By Aadit Tambe
The University of Iowa is taking part is a yearlong study to investigate why human papillomavirus vaccines lag behind, compared with other vaccines for adolescent, in rural areas of the state.
“The gap between adolescents being given this vaccine and others is definitely more pronounced in rural areas,” said Natoshia Askelson, the director of the project and a UI assistant professor of community & behavioral health. “We want to know what must be the causes of this gap.”
The HPV vaccine protects against a number of diseases and HPV-related cancers, such as cervical cancer and oral cancer, but vaccination rates across Iowa are below the national average, according to the UI College of Public Health website.
According to the most recent data available, only 21 percent of 13- to 15-year-olds in Iowa had completed the HPV vaccination series in 2015. The study is funded by the National Cancer Institute through the Holden Comprehensive Cancer Center, UI College of Public Health, Iowa Primary Care Association, Iowa Department of Public Health, American Cancer Society, Iowa Cancer Consortium, and local public-health agencies.
The disparity could be due to a wide range of factors, from families being unaware of the vaccine to local clinics not using the best practices. It is important to identify these factors and then work toward overcoming the disparity, Askelson said.
“This is vaccine became available in 2006 and is therefore relatively new,” Askelson said. Because it is new, not a lot of people know about it, and that could be a reason it is not so popular in rural areas.
Although there is a gap between adolescents getting other vaccines in cities, the gap is more significant in rural Iowa.
The results of the study will be used to develop an intervention that could encourage parents in the rural communities to get their children vaccinated.
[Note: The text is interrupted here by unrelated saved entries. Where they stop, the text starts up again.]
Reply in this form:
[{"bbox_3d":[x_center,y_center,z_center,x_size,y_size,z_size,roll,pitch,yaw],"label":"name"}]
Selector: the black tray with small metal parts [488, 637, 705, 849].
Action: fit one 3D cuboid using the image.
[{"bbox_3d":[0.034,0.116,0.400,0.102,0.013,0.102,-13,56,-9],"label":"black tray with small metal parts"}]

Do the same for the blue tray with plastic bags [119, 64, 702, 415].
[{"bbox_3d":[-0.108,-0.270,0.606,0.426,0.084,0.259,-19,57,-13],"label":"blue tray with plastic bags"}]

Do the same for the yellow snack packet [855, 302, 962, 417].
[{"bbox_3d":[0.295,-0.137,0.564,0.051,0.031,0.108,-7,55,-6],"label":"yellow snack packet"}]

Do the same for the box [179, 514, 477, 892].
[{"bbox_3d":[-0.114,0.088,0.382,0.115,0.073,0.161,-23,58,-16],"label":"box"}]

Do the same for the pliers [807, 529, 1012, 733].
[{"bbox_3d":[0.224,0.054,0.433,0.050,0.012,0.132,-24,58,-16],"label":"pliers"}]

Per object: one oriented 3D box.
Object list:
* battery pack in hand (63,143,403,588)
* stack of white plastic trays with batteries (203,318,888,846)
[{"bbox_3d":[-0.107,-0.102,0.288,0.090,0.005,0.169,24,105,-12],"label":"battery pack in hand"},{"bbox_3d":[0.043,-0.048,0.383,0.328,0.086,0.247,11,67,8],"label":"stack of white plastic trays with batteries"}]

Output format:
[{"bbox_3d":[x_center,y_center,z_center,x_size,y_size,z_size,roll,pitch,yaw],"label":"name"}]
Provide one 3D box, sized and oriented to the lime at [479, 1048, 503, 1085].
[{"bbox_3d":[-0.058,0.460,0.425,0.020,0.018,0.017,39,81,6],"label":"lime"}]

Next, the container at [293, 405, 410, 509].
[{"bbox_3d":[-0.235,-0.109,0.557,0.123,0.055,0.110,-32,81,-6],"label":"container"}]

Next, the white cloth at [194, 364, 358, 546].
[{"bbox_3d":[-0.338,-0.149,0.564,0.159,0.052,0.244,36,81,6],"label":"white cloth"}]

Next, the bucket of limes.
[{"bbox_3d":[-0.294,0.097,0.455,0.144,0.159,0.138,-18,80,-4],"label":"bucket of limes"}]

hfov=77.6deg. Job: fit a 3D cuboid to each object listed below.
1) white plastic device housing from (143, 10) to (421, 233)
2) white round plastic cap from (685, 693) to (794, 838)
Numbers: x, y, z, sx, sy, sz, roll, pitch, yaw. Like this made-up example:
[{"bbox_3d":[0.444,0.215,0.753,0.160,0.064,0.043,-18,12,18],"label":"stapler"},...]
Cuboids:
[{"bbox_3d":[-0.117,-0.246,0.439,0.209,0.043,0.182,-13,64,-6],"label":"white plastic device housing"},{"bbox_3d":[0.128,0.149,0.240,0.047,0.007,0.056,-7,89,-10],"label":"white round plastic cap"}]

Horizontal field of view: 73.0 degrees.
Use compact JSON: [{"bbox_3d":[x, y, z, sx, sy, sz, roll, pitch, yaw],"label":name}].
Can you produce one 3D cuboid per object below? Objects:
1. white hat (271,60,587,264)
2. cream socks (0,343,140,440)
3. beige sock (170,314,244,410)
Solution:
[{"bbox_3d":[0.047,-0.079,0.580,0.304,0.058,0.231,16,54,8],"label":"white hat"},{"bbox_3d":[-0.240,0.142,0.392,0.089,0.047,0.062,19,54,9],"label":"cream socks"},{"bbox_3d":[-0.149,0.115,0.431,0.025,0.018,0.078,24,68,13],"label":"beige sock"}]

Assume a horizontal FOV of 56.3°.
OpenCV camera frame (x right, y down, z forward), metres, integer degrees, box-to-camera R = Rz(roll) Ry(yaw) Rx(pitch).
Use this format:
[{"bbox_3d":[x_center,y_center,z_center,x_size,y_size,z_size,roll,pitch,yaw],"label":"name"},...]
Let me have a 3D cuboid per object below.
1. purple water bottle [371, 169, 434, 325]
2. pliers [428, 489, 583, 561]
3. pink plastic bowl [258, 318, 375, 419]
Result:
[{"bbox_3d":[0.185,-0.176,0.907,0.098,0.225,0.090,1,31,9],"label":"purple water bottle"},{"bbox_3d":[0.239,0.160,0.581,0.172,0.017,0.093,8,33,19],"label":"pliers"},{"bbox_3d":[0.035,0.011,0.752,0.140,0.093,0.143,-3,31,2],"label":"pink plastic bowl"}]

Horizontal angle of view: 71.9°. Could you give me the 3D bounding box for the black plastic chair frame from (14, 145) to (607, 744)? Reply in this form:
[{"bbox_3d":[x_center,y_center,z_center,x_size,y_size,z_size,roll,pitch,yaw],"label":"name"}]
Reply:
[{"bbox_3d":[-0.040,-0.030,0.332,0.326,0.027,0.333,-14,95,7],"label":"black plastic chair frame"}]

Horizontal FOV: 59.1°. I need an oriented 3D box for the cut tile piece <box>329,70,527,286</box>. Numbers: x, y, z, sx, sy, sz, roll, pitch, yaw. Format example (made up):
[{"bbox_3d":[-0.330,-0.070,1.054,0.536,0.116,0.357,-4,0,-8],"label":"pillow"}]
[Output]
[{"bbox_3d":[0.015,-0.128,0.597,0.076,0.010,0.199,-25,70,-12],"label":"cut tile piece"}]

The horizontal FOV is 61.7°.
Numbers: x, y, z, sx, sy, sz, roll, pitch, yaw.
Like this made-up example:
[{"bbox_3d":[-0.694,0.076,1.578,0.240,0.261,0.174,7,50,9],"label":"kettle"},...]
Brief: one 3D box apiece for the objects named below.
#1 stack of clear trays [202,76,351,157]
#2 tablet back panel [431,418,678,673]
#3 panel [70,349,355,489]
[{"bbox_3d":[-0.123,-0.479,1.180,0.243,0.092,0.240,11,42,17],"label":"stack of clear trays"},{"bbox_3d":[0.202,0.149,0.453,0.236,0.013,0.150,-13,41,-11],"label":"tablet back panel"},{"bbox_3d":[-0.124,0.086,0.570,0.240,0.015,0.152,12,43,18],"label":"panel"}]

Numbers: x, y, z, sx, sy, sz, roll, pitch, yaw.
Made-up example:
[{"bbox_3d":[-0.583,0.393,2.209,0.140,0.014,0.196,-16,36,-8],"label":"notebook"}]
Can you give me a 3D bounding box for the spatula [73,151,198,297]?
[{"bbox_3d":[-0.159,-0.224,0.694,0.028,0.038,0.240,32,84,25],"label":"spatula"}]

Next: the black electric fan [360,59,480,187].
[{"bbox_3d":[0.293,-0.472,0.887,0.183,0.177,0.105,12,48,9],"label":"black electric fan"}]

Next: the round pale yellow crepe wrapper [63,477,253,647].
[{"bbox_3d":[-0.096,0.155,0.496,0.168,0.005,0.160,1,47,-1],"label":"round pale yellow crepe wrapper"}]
The research would aim at identifying factors that may influence use of the HPV vaccine in rural areas, Askelson said.
“There are so many individuals who die because of cervical cancer, penal cancer, and anal cancer,” Askelson said. “This vaccine is 100 percent effective at preventing cancer.
“We want to identify the factors that could be worked on so that all parents can vaccinate their children.”
The results of the study will be published in an academic journal by late 2018.
“We would also like to go back to the communities and raise awareness of this vaccine,” Askelson said.
Federal health officials have outlined a goal of 80 percent vaccination completion for adolescents by 2020.
“We really hope to achieve that goal by identifying the areas that need to be worked on through this study,” said community & behavioral health research associate Laura Seegmiller.
“Due to various reasons, such as hurdles in transportation and lack of awareness, there is a significant gap between this vaccine given in rural areas as opposed to urban areas,” said Grace Ryan, a graduate research assistant at the Public Policy Center.
Once the study has been completed, researchers plan to go back to the rural communities, share the findings, and try to make the vaccine available to as many people as possible, she said.